Cultural Capital and Likability Implied By Watch Type

CONCLUSION

Watches operate not simply as accessories but as markers of achievement and identity. Brand preferences map cleanly to profession and income because watches don’t just make a personal statement. They make professional, financial, and cultural statements as well.

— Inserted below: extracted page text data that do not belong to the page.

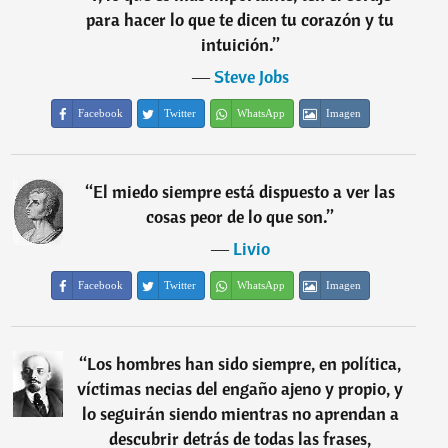
para hacer lo que te dicen tu corazón y tu
intuición.
”
―
Steve Jobs
Facebook
Twitter
WhatsApp
Imagen
“
El miedo siempre está dispuesto a ver las
cosas peor de lo que son.
”
―
Livio
Facebook
Twitter
WhatsApp
Imagen
“
Los hombres han sido siempre, en política,
víctimas necias del engaño ajeno y propio, y
lo seguirán siendo mientras no aprendan a
descubrir detrás de todas las frases,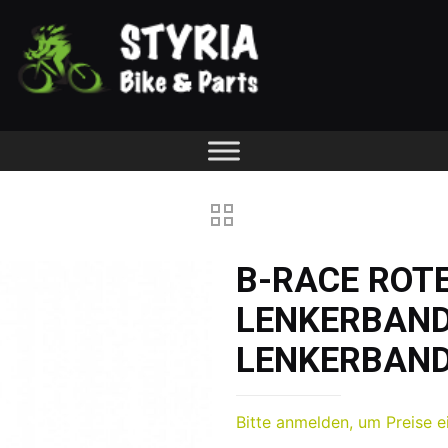
B-RACE ROTE
LENKERBAND
LENKERBAND
Bitte anmelden, um Preise e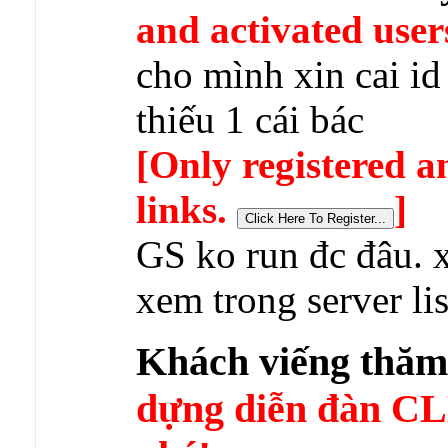
and activated user
cho mình xin cai id
thiếu 1 cái bác
[Only registered a
links.
]
GS ko run đc đâu. 
xem trong server lis
Khách viếng thă
dựng diễn đàn 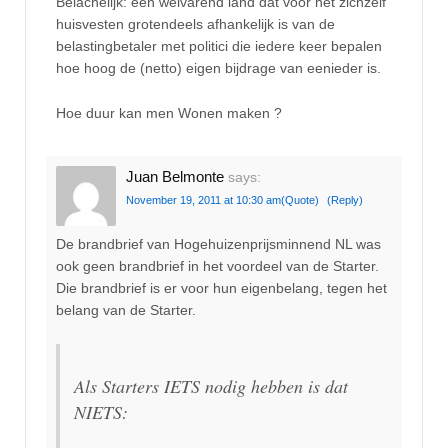
Belachelijk: een welvarend land dat voor het zichzelf
huisvesten grotendeels afhankelijk is van de
belastingbetaler met politici die iedere keer bepalen
hoe hoog de (netto) eigen bijdrage van eenieder is.
Hoe duur kan men Wonen maken ?
Juan Belmonte
says:
November 19, 2011 at 10:30 am
(Quote)
(Reply)
De brandbrief van Hogehuizenprijsminnend NL was
ook geen brandbrief in het voordeel van de Starter.
Die brandbrief is er voor hun eigenbelang, tegen het
belang van de Starter.
Als Starters IETS nodig hebben is dat
NIETS: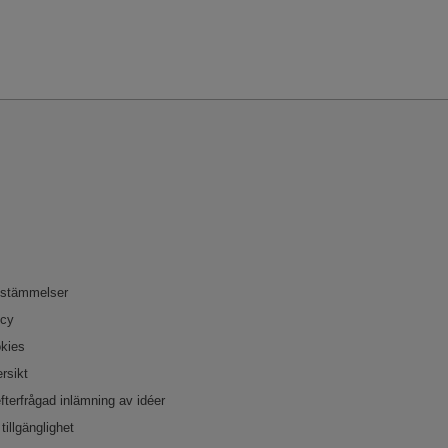
bestämmelser
icy
okies
rsikt
efterfrågad inlämning av idéer
tillgänglighet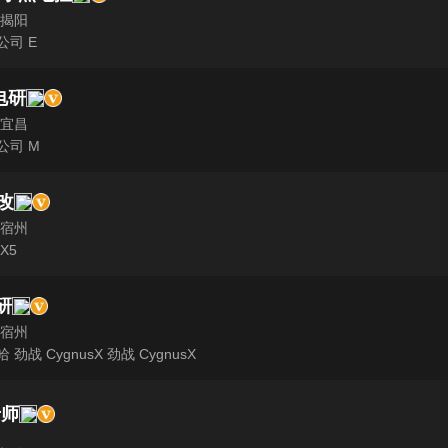
 揭阳
公司 E
电研
 宜昌
公司 M
改
 宿州
X5
研
 宿州
 劲战 CygnusX 劲战 CygnusX
老师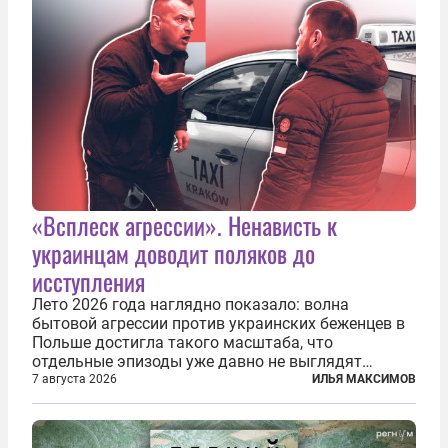
«Всплеск агрессии». Ненависть к
украинцам доводит поляков до
исступления
Лето 2026 года наглядно показало: волна
бытовой агрессии против украинских беженцев в
Польше достигла такого масштаба, что
отдельные эпизоды уже давно не выглядят
случайными. Поляки, судя по происходящему,
7 августа 2026
ИЛЬЯ МАКСИМОВ
буквально теряют рассудок от ненависти к
украинским беженцам, и каждый новый случай
по-своему...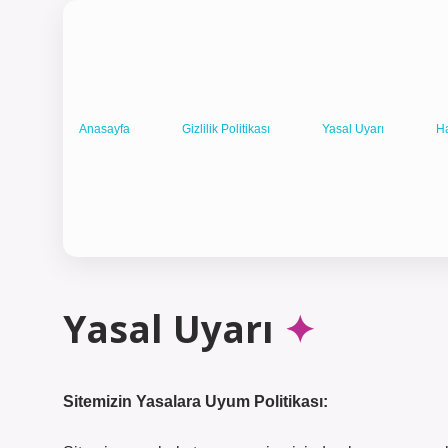
Anasayfa
Gizlilik Politikası
Yasal Uyarı
H
Yasal Uyarı
Sitemizin Yasalara Uyum Politikası: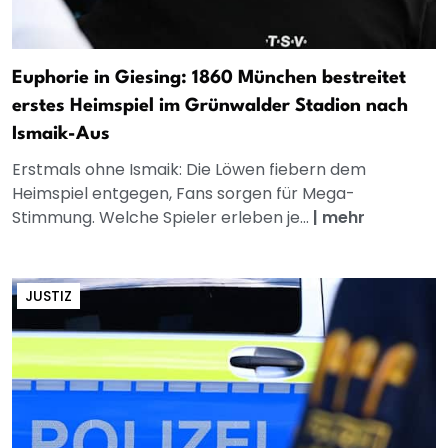
Euphorie in Giesing: 1860 München bestreitet
erstes Heimspiel im Grünwalder Stadion nach
Ismaik-Aus
Erstmals ohne Ismaik: Die Löwen fiebern dem
Heimspiel entgegen, Fans sorgen für Mega-
Stimmung. Welche Spieler erleben je...
|
mehr
JUSTIZ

And while watch consumption might seem like self-indulgence, there may be a practical edge to it. In 2011, Robert Nelissen demonstrated that visible luxury markers – watches included – reliably elicit greater deference and cooperation. In that light, the result of the Upper Middle survey suggest that those who buy watches to mark an achievement or milestone also use them to smoothing the path toward the next achievement or milestone.

Taken together, the patterns in this survey show watches functioning as compact expressions of ambition and class position – objects that let people display who they’ve become while hinting at the circles they hope to enter next.

WHO WATCHES THE WATCHMEN?

5) Other watchmen.
4) Watchwomen.
3) Hiring managers negotiating the watchmen’s salaries.
2) The watchmen’s greedy children.
1) Barracudas4.

[1] Watches are one of the few luxury goods that wasn’t fundamentally altered by post-modernism or the stealth wealth trend. They are the rare cultural signal still understood by most people.

[2] It could be – and has been – argued that these aren’t really watches so much as mini-phones you strap to your wrist. I’d argue that the data here supports that conclusion because owning an Apple Watch is basically just correlated to owning an Apple Watch.

[3] Let them wear Swatches.

[4] This joke has been brought to you by snorkeling.